Tareas
(A) Indique si cada afirmación concuerda con el fragmento sobre el embargo penal y respalde cada respuesta con las palabras exactas del fragmento que la deciden. (i) Mover bienes para eludir la ejecución del embargo puede constituir el delito de alzamiento de bienes del artículo 257 CP. (ii) El levantamiento del embargo preventivo solo puede solicitarse al final del proceso. (iii) La reacción ante un embargo penal puede hacerse mediante actos patrimoniales unilaterales.
(B) Según el fragmento sobre el embargo penal, ¿conforme a qué artículo de la LECrim puede solicitarse el levantamiento o la modificación del embargo preventivo?
(C) Retome el fragmento sobre el embargo penal a continuación de su última oración y prosiga el texto.

#### Extracto de página

No mover ni ocultar otros bienes
Una vez acordado el embargo en un proceso penal, cualquier movimiento de bienes destinado a eludir su ejecución puede constituir el delito de alzamiento de bienes del artículo 257 CP o de uso ilícito de bienes embargados del artículo 258 bis CP. La reacción ante un embargo penal debe canalizarse exclusivamente a través de las vías procesales previstas, nunca mediante actos patrimoniales unilaterales.
Contactar con un abogado penalista de inmediato
El embargo preventivo en causa penal puede solicitarse su levantamiento o modificación en cualquier momento del proceso, conforme al artículo 539 LECrim. Braulio Castillo Abogados estudia en cada caso si la cuantía embargada es proporcional a las responsabilidades que se pretenden asegurar, si existen bienes alternativos sobre los que pueda recaer la medida con menor impacto y si procede prestar fianza para el levantamiento inmediato del embargo.

########
#### Datos en estudio

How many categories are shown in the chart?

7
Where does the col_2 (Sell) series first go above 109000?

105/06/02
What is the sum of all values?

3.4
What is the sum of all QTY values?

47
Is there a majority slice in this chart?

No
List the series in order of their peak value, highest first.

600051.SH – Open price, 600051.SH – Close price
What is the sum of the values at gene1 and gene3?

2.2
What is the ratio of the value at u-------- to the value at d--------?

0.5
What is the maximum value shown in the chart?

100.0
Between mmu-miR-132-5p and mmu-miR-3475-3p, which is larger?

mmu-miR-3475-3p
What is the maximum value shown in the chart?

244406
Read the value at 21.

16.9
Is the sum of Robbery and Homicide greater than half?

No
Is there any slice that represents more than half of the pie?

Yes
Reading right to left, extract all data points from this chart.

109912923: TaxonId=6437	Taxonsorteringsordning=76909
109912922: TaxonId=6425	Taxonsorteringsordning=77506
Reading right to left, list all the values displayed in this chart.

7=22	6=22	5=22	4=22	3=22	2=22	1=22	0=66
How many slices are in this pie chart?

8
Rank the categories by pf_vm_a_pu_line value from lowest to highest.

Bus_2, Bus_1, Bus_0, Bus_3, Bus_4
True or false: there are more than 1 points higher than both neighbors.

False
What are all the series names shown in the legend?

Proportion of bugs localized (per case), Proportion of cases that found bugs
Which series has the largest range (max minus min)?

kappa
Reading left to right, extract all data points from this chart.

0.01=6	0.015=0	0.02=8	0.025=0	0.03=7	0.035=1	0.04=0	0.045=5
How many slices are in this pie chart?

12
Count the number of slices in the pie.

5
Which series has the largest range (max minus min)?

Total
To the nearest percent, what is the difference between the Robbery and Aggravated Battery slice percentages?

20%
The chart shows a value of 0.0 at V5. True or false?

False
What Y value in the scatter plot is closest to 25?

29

########

Respuestas por tarea
(A)
(i) Sí: «cualquier movimiento de bienes destinado a eludir su ejecución puede constituir el delito de alzamiento de bienes del artículo 257 CP».
(ii) No: «puede solicitarse su levantamiento o modificación en cualquier momento del proceso».
(iii) No: «debe canalizarse exclusivamente a través de las vías procesales previstas, nunca mediante actos patrimoniales unilaterales».

(B) Conforme al artículo 539 LECrim.

(C)
Cómo solicitar el levantamiento del embargo penal
Existen tres vías principales para reducir o eliminar el impacto del embargo en un proceso penal:
- Prestación de fianza: el artículo 589 LECrim prevé que el embargo se acuerda precisamente cuando no se presta la fianza que el juez fija para asegurar las responsabilidades. Si se ofrece una fianza suficiente —en metálico, mediante aval bancario o garantía hipotecaria—, el embargo sobre las cuentas puede levantarse de forma inmediata.
- Solicitud de reducción por desproporción: si la cuantía embargada es manifiestamente desproporcionada respecto a las responsabilidades previsibles, puede solicitarse al juzgado su reducción. El auto de embargo debe fijar la cuantía con criterios razonados, y el juez tiene la obligación de respetar el principio de proporcionalidad.
- Sustitución del bien embargado: si la cuenta bloqueada es imprescindible para la actividad económica del investigado o de su familia, puede solicitarse la sustitución del embargo por otro bien patrimonial de valor equivalente que cause menor perjuicio.
Preguntas frecuentes sobre el embargo en causa penal
¿Puede embargarse la cuenta de un familiar por un proceso penal contra mí?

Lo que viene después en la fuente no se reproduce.